15Ce que Trigano analyse ensuite est aussi du ressort du « faux, trop faux », avec toutefois la particularité que cette critique englobe le christianisme et le judaïsme dans le même mépris. Elle pourrait retrouver son actualité avec le mythe d’une infra-occidentalité indoeuropéenne qui se retournerait à la fois contre la judéité et contre le christianisme en tant que judéo-christianisme, coupables d’avoir corrompu cet hypothétique héritage indo-européen ou aryen. Je songe au programme néo-hédoniste de Michel Onfray, dont la critique virulente vise le christianisme. Dans son point de mire se trouvent le légalisme et l’appel à la sanctification, hérités du judaïsme, mais qui, comme semble l’ignorer intégralement le contempteur postmoderne et paganisant, ont eux-mêmes fait l’objet de subversions au sein du christianisme, comme en témoignent les différentes manières d’articuler « Loi et Évangile », depuis l’apôtre Paul jusqu’à nos jours12. Le programme hédoniste dit « vouloir croire » qu’« une sagesse contemporaine peut s’appuyer sur une pareille logique : réactiver le monde d’avant le christianisme et la culpabilité, d’avant la faute et la haine de soi généralisée, réinjecter une vitalité furieuse dans les sagesses hellénistiques et romaines, jouer Athènes et Rome contre Jérusalem, le paganisme du Jardin philosophique contre le catholicisme de l’Eglise apostolique »13.
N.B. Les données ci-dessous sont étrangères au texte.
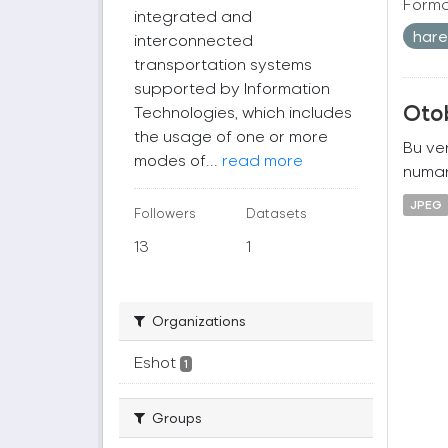
Forma
integrated and
harek
interconnected
transportation systems
supported by Information
Oto
Technologies, which includes
the usage of one or more
Bu ver
modes of...
read more
numara
JPEG
Followers
Datasets
13
1
Organizations
Eshot
1
Groups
16En somme, il est légitime de récapituler les effets des quatre mécanismes d’occultation superlative de la manière suivante : « un même axe les structure : la négation de la dimension de présence, de contemporanéité et donc de vivacité du fait juif qui aboutit à le retrancher de toute pertinence épistémologique »14.
17On peut aborder d’autres procédures d’exclusion, toujours externes, dont les deux variantes de l’interdit sélectif.
2.
182.1. « L’interdit qui frappe la dimension de socialité et d’historicité qui caractérise le fait juif. Le fait juif est défini à l’instar d’une dimension de l’esprit, sans autre envergure sociale ni historique ; l’étude du fait juif se réduit à celle d’une métaphysique ou d’une théologie (mais toujours pas d’une pensée cependant), l’historicité et la socialité étant imputées non aux Juifs, mais aux civilisations d’accueil durant l’exil ou aux civilisations dominantes durant le séjour en Canaan »15. Sans vouloir ôter quoi que ce soit à la critique de Trigano, j’aimerais souligner que l’amputation des dimensions de socialité et de contingence est également perceptible chez certains auteurs juifs. Il n’est que de songer à L’Étoile de la Rédemption où la destinée du « peuple éternel » est appréhendée comme une donnée « anhistorique ».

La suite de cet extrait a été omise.